Penrose staircase is one of the famous paradoxes in mathematics and geometry. Theoretically speaking, people keep going up stairs, but they keep spinning on the same horizontal plane, resulting in the disintegration of infinite cycle. We can find that the highest or lowest point can never be found on the stairs of Penrose.
Penrose staircase is actually a process from the basic point to the basic point, and it is a process of going up and down. But all we see is going upstairs or downstairs, which is the illusion of Penrose stairs. In fact, the height difference of each staircase is due to the slope of the staircase, and the height difference of each staircase is greater than the height increase caused by the slope of the base.

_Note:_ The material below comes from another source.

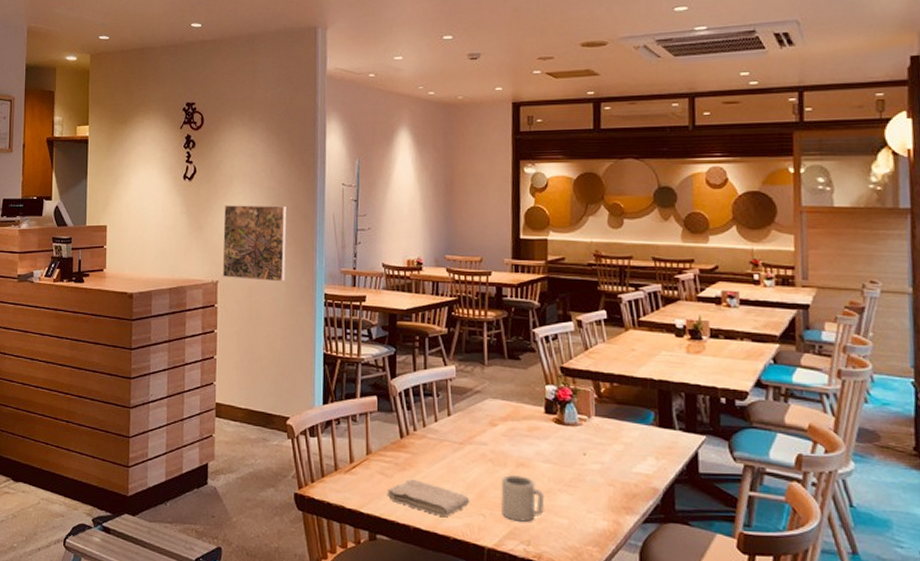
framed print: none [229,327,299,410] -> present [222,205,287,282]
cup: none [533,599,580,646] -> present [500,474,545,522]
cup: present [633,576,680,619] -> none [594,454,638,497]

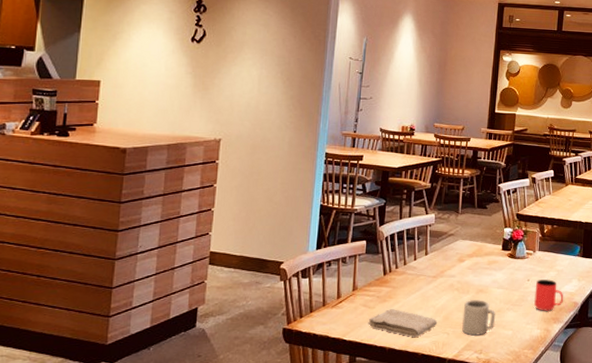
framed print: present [222,205,287,282] -> none [226,69,295,141]
cup: none [594,454,638,497] -> present [533,279,564,311]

When people go up the stairs in the middle, the height difference of each step is actually smaller than the height increase caused by the slope of the base, so you feel that you are going upstairs, but the height is actually falling. Penrose staircase uses the height difference to give people an intuitive feeling. According to the test in reality, it is found that as long as each staircase has a certain inclination, it can give people a feeling of going up the stairs, but it is always on the horizontal plane.
Penrose ladder may not exist in three-dimensional space, but it is easy to realize as long as it is placed in a higher-order space. Such as Mobius ring and Klein bottle.